DATA SHOWN –
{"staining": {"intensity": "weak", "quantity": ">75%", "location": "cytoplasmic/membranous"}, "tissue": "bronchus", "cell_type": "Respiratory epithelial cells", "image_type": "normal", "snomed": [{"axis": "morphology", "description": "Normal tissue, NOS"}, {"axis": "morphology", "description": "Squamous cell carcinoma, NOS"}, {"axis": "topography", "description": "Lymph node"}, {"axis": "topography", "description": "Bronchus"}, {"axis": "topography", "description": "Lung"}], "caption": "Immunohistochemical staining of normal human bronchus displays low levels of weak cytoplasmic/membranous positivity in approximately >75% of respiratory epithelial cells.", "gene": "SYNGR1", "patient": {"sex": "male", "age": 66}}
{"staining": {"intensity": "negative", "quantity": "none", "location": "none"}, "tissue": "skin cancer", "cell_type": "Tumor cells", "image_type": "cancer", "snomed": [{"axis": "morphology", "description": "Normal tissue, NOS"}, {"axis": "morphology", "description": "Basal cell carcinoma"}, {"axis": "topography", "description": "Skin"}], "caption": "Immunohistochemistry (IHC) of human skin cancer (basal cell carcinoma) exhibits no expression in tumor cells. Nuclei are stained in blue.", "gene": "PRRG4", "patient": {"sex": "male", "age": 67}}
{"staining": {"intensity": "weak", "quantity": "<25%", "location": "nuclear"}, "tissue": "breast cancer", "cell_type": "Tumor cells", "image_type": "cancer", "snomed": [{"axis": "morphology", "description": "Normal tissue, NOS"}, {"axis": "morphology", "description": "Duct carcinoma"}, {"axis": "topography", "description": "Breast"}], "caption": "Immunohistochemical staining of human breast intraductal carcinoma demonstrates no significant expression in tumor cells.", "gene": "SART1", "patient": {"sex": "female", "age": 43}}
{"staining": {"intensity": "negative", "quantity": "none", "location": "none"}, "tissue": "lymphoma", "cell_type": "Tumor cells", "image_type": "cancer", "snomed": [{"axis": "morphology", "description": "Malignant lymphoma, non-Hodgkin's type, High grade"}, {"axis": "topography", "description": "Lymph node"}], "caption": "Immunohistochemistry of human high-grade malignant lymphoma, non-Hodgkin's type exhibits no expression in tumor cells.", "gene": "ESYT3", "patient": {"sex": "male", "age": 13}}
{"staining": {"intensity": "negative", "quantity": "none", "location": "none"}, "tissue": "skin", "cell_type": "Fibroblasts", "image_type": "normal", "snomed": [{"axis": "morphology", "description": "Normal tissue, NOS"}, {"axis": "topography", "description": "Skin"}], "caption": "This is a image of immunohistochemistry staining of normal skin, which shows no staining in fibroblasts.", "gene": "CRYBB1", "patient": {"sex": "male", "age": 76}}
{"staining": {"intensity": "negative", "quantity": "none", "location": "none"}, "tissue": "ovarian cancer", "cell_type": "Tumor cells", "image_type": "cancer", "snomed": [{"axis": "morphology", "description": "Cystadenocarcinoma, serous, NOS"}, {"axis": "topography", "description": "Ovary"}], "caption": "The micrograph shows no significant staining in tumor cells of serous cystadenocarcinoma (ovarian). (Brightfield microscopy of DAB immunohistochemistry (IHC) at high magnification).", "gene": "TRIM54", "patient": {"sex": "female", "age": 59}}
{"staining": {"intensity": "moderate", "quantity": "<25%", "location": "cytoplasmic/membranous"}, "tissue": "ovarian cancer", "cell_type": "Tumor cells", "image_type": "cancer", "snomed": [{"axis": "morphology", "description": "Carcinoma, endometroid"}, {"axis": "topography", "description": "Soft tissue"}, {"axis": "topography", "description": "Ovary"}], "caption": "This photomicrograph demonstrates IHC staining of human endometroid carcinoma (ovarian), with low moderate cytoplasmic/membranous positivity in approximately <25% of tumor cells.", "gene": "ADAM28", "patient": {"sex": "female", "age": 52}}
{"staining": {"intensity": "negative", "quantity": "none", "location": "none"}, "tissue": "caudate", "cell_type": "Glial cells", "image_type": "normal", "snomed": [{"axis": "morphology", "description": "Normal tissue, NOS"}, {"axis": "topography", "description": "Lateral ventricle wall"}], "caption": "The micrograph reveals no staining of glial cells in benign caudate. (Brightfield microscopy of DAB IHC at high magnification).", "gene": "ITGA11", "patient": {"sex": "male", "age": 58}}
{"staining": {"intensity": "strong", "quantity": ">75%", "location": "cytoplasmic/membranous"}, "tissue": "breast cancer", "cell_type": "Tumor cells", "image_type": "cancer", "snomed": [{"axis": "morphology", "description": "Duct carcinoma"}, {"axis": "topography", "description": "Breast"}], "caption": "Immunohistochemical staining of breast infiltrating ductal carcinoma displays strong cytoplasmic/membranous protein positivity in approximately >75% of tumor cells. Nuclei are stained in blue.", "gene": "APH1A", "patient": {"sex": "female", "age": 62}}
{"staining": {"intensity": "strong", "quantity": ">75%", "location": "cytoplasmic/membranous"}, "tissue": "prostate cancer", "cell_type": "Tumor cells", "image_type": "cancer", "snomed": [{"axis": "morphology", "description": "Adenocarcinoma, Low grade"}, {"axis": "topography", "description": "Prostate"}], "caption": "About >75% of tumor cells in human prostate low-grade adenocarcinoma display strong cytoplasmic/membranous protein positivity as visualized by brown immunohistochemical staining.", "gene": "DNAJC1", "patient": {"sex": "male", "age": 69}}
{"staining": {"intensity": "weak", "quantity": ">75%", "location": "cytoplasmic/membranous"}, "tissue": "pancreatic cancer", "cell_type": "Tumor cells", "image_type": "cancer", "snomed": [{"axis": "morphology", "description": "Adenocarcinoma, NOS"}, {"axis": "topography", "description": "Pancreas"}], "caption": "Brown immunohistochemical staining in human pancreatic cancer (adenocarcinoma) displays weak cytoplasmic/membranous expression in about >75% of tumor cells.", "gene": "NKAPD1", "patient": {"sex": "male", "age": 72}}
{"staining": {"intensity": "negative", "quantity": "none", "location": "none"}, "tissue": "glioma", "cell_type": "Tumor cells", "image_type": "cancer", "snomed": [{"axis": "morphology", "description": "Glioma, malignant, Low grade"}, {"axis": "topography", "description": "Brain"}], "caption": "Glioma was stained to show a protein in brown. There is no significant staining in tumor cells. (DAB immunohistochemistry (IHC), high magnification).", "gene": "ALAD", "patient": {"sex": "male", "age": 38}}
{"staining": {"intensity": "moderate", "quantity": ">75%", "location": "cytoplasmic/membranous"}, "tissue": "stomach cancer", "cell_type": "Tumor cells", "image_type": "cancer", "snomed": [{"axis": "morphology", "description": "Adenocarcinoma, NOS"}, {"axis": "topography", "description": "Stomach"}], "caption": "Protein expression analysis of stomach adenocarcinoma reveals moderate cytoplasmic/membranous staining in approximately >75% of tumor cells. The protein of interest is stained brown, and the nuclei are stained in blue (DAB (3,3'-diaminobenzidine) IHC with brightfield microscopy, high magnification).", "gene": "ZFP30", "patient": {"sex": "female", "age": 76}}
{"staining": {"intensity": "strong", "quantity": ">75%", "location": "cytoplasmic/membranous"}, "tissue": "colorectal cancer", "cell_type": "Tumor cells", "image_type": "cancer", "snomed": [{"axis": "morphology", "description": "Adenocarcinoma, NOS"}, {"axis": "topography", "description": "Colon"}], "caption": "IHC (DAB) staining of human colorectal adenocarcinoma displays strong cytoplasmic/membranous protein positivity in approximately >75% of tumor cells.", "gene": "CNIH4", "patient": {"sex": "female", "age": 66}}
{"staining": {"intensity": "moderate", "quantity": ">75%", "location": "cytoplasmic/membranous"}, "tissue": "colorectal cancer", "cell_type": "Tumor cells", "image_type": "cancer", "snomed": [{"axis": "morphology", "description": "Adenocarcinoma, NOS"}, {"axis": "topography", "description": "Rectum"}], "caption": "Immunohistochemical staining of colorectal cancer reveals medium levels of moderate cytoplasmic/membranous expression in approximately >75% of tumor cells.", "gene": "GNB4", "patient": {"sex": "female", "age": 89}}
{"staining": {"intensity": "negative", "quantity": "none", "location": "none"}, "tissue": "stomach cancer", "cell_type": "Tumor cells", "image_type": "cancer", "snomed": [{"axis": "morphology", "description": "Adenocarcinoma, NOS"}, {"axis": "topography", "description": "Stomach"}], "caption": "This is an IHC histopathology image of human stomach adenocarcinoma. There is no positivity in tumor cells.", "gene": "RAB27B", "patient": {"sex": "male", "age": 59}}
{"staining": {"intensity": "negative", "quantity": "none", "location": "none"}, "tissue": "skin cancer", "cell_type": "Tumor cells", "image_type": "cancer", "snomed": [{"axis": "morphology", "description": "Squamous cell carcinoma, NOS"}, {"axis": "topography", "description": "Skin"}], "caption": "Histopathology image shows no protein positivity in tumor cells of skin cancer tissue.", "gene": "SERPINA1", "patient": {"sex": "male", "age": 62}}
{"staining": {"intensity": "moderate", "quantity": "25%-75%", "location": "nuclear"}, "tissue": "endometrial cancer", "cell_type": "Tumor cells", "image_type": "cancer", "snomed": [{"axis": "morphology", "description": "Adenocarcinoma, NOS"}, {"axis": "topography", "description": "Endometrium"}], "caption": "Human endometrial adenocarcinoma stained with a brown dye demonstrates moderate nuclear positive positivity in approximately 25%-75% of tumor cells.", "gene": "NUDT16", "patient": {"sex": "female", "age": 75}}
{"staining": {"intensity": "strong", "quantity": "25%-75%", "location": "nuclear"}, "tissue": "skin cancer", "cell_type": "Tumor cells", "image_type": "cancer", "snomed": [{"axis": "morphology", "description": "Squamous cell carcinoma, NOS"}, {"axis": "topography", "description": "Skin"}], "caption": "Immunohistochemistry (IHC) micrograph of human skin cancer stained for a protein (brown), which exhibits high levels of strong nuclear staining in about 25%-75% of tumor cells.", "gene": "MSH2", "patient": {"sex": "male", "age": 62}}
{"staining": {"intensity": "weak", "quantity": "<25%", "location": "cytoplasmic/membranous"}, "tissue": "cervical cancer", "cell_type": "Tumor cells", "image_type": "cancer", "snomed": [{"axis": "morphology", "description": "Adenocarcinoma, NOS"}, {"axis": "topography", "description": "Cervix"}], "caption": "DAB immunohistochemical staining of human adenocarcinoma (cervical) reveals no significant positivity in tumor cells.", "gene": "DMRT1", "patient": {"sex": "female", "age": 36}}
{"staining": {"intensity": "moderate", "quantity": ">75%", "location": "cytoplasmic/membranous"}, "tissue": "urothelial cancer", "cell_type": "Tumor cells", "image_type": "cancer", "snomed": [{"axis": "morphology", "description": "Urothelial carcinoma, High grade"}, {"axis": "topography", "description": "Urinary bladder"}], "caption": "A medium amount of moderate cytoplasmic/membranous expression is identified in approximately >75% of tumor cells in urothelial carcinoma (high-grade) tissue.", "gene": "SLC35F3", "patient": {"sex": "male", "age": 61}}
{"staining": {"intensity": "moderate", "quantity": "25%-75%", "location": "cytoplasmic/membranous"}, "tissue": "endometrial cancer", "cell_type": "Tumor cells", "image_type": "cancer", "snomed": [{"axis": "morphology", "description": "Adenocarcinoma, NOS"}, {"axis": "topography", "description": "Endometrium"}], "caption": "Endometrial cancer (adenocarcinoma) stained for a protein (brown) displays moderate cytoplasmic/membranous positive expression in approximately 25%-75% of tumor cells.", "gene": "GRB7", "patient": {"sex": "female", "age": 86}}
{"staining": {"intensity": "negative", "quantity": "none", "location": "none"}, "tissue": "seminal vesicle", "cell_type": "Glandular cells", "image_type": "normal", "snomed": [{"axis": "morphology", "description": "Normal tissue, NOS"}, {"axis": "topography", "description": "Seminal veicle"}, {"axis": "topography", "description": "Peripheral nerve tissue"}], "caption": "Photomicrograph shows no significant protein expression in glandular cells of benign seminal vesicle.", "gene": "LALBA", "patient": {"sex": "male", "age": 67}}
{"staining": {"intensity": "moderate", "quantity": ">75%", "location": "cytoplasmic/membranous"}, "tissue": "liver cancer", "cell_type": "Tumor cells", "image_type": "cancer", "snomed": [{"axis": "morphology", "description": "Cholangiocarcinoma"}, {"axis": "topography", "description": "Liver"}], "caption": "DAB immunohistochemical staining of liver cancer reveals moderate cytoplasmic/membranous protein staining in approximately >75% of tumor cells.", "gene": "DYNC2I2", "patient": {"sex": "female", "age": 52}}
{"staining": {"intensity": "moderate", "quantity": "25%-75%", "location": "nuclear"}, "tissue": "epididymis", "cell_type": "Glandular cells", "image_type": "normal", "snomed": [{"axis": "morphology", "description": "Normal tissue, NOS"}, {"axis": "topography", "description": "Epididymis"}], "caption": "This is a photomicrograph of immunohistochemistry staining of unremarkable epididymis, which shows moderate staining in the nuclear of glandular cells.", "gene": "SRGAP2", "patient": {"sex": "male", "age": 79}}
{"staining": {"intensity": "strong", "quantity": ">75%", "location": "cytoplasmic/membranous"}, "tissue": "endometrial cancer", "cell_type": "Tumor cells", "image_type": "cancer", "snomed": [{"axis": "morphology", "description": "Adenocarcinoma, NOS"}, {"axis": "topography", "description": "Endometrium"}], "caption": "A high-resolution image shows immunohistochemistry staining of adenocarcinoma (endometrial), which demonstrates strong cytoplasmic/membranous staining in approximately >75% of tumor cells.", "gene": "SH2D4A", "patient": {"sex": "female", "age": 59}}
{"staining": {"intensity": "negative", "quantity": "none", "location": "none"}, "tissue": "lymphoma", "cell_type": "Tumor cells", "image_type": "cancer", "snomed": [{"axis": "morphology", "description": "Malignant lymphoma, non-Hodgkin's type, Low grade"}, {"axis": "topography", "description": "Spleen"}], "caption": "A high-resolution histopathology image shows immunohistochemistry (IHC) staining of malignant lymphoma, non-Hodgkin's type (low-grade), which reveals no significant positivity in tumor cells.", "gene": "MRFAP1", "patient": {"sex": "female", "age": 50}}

TASK STATEMENT –
In the entries above, one line contains "immunohistochemical staining in" and another contains "was stained to". Reproduce exactly those two lines and the lines between them, nothing else.

ANSWER –
{"staining": {"intensity": "weak", "quantity": ">75%", "location": "cytoplasmic/membranous"}, "tissue": "pancreatic cancer", "cell_type": "Tumor cells", "image_type": "cancer", "snomed": [{"axis": "morphology", "description": "Adenocarcinoma, NOS"}, {"axis": "topography", "description": "Pancreas"}], "caption": "Brown immunohistochemical staining in human pancreatic cancer (adenocarcinoma) displays weak cytoplasmic/membranous expression in about >75% of tumor cells.", "gene": "NKAPD1", "patient": {"sex": "male", "age": 72}}
{"staining": {"intensity": "negative", "quantity": "none", "location": "none"}, "tissue": "glioma", "cell_type": "Tumor cells", "image_type": "cancer", "snomed": [{"axis": "morphology", "description": "Glioma, malignant, Low grade"}, {"axis": "topography", "description": "Brain"}], "caption": "Glioma was stained to show a protein in brown. There is no significant staining in tumor cells. (DAB immunohistochemistry (IHC), high magnification).", "gene": "ALAD", "patient": {"sex": "male", "age": 38}}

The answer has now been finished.